## WORK TO COMPLETE
Your output should be the lines from the start of the data through the line containing "gran interés por", exactly and nothing more.

## AVAILABLE DATA
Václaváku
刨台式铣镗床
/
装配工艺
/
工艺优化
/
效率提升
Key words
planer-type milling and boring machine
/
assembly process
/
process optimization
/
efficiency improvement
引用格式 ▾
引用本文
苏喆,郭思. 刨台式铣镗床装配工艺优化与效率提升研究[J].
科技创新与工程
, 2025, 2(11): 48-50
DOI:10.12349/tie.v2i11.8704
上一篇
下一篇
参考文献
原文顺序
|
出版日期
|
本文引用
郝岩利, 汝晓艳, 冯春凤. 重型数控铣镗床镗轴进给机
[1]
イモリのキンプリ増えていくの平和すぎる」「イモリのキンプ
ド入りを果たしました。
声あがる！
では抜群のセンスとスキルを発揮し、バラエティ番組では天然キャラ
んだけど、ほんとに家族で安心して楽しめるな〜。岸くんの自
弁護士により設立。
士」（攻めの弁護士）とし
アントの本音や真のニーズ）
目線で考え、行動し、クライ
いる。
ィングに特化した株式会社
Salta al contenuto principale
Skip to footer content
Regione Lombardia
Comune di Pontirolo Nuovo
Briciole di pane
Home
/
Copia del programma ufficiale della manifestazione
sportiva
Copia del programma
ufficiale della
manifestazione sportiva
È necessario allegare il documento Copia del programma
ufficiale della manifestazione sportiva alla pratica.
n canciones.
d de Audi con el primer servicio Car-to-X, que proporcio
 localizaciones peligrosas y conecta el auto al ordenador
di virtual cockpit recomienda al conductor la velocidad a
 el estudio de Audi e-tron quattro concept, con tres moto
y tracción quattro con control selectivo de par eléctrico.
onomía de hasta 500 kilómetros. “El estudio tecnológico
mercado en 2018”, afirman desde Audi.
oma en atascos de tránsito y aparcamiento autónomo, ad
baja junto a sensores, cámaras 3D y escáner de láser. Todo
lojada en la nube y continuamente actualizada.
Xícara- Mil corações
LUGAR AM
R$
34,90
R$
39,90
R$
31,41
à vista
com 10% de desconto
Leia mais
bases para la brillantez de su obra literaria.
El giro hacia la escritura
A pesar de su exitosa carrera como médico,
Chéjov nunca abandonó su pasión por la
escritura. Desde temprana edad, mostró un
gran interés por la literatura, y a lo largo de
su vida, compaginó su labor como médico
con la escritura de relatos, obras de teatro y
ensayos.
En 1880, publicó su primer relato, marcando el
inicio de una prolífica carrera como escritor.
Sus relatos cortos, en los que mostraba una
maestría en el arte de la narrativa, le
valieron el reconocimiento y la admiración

## COMPLETED EXERCISE
Václaváku
刨台式铣镗床
/
装配工艺
/
工艺优化
/
效率提升
Key words
planer-type milling and boring machine
/
assembly process
/
process optimization
/
efficiency improvement
引用格式 ▾
引用本文
苏喆,郭思. 刨台式铣镗床装配工艺优化与效率提升研究[J].
科技创新与工程
, 2025, 2(11): 48-50
DOI:10.12349/tie.v2i11.8704
上一篇
下一篇
参考文献
原文顺序
|
出版日期
|
本文引用
郝岩利, 汝晓艳, 冯春凤. 重型数控铣镗床镗轴进给机
[1]
イモリのキンプリ増えていくの平和すぎる」「イモリのキンプ
ド入りを果たしました。
声あがる！
では抜群のセンスとスキルを発揮し、バラエティ番組では天然キャラ
んだけど、ほんとに家族で安心して楽しめるな〜。岸くんの自
弁護士により設立。
士」（攻めの弁護士）とし
アントの本音や真のニーズ）
目線で考え、行動し、クライ
いる。
ィングに特化した株式会社
Salta al contenuto principale
Skip to footer content
Regione Lombardia
Comune di Pontirolo Nuovo
Briciole di pane
Home
/
Copia del programma ufficiale della manifestazione
sportiva
Copia del programma
ufficiale della
manifestazione sportiva
È necessario allegare il documento Copia del programma
ufficiale della manifestazione sportiva alla pratica.
n canciones.
d de Audi con el primer servicio Car-to-X, que proporcio
 localizaciones peligrosas y conecta el auto al ordenador
di virtual cockpit recomienda al conductor la velocidad a
 el estudio de Audi e-tron quattro concept, con tres moto
y tracción quattro con control selectivo de par eléctrico.
onomía de hasta 500 kilómetros. “El estudio tecnológico
mercado en 2018”, afirman desde Audi.
oma en atascos de tránsito y aparcamiento autónomo, ad
baja junto a sensores, cámaras 3D y escáner de láser. Todo
lojada en la nube y continuamente actualizada.
Xícara- Mil corações
LUGAR AM
R$
34,90
R$
39,90
R$
31,41
à vista
com 10% de desconto
Leia mais
bases para la brillantez de su obra literaria.
El giro hacia la escritura
A pesar de su exitosa carrera como médico,
Chéjov nunca abandonó su pasión por la
escritura. Desde temprana edad, mostró un
gran interés por la literatura, y a lo largo de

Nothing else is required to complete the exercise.